Mar 16, 2016
From Frank ...
I surfed mats in the 60's, mostly in Belmar and Long Branch, NJ. They were the traditional canvas mats with ropes that I decorated with a black marker. I didn't have a car so I had to take a train, which passed by about half a mile from the beach, so I had to walk in to the beach and change there, putting my clothes in a rental locker. We didn't have Surfline then, so I never knew what I would find when I got to the beach, anything from 1-2 footers to overhead.
I was able to get off for Labor Day weekend (1967) and when I left the train station, I thought that they were piledriving some supports, because there was a rhythmic thump I could feel and hear. I got to the beach and there was a hurricane swell with triple overhead waves coming across the jetties. The lifeguards had closed the beach to everyone, surfers included. I met some friends from my high school and waited all day until the lifeguards went off duty. The beach had pretty much cleared out because of the conditions. The surf had stayed up and was clean. I wanted to get out but there was no way to get my raft through the shore break. I got the idea of deflating it and managed to duck dive with it and get way outside.
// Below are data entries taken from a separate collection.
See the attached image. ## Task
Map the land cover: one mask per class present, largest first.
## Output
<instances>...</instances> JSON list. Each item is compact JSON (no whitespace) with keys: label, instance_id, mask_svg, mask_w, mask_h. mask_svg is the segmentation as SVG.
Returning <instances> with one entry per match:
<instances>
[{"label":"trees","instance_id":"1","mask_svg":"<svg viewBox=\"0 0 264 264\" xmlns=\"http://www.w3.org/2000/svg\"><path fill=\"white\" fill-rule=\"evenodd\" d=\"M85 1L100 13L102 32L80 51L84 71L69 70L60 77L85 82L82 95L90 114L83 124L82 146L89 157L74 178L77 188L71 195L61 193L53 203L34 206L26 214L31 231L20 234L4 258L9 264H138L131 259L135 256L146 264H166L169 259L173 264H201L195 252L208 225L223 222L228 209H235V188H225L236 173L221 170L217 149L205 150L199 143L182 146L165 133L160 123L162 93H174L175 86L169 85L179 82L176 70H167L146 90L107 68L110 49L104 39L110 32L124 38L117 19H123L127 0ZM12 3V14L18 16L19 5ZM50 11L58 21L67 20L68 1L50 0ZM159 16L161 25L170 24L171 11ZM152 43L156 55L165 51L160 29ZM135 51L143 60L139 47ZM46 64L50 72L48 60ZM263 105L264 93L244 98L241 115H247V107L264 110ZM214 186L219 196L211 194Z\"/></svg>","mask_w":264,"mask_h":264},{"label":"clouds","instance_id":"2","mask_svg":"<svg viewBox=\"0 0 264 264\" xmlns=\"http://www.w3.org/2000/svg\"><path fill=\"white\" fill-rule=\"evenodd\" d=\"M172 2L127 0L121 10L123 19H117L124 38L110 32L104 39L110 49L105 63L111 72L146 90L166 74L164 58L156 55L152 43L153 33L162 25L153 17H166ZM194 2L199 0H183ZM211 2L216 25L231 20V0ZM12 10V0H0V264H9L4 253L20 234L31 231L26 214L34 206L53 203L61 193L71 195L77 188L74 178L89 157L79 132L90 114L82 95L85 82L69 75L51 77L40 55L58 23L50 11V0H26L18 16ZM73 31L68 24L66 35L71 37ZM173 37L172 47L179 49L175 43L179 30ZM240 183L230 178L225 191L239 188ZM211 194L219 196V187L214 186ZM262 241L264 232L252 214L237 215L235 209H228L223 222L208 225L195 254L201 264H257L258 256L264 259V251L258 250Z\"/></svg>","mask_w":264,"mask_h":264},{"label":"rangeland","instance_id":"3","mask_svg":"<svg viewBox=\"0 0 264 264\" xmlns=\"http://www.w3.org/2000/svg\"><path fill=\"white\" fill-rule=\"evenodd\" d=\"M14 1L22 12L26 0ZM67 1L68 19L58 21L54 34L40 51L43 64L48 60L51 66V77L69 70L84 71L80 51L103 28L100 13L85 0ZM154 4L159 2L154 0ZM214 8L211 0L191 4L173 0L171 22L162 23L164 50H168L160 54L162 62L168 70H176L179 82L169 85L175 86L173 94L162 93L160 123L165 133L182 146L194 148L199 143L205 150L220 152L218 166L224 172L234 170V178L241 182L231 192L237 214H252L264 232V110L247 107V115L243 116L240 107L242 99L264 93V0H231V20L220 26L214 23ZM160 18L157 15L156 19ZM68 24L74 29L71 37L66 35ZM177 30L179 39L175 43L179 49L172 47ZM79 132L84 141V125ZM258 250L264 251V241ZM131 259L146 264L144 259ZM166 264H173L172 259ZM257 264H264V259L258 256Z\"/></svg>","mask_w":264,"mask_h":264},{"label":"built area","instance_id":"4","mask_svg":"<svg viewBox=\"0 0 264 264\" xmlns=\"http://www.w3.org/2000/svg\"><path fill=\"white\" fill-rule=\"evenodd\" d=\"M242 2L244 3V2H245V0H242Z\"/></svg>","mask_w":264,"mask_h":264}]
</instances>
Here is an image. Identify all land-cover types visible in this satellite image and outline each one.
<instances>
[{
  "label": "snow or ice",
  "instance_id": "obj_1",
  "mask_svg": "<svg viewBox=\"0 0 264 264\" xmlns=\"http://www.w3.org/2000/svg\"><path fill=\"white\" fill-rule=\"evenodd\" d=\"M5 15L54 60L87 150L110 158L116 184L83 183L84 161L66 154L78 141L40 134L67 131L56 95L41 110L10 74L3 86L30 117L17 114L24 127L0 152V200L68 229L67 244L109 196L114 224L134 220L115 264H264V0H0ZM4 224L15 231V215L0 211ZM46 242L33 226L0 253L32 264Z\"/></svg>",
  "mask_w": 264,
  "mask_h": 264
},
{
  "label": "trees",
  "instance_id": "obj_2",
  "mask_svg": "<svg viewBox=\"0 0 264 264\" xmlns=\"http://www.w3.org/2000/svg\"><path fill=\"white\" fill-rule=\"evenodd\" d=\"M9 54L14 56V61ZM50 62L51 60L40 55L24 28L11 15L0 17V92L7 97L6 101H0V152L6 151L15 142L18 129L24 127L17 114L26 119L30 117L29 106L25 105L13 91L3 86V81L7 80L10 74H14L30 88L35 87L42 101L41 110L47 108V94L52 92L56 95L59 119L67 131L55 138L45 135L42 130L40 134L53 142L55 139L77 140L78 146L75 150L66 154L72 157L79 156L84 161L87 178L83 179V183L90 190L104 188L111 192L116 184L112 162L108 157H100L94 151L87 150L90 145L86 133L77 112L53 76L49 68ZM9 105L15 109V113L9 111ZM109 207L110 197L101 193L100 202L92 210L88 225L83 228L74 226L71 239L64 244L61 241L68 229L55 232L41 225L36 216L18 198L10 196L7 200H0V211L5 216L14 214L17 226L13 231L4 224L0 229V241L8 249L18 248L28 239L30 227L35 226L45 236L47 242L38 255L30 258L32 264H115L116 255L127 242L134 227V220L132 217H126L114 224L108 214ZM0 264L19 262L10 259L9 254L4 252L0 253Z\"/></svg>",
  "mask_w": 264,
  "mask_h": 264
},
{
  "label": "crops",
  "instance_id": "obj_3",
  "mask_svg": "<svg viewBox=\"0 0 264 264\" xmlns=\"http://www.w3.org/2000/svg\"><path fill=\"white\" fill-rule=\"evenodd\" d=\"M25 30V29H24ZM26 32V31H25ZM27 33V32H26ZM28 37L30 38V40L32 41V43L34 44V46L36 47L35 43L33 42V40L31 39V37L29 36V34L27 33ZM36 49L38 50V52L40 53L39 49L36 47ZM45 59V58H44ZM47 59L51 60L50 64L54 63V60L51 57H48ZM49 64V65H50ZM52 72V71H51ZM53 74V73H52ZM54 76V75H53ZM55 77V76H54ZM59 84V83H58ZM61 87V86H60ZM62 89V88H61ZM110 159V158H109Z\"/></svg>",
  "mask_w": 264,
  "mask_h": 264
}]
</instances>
There was no one there, probably because they either couldn't get out or had too much sense to try it. I treaded water and inflated my mat. I managed to catch a ride in that nearly went from jetty to jetty, got out and deflated the mat. I swam out again and reinflated the mat. I looked at jetty on my right and saw some guys with a rope trying to work their way over the jetty. I figured that someone had a problem on the inside and was in trouble. Luckily I caught a wave in, got out and then got surrounded by the police and the guys with the rope. They had spotted me and thought I had gotten swept out and were trying to save me. No jet skis available back then...I explained to them I was just surfing but they were so pissed off I was escorted from the beach.
I got my clothes from the locker, went to the train station and came back home. I didn't mention any of this to my folks. It was my first introduction to big wave surfing.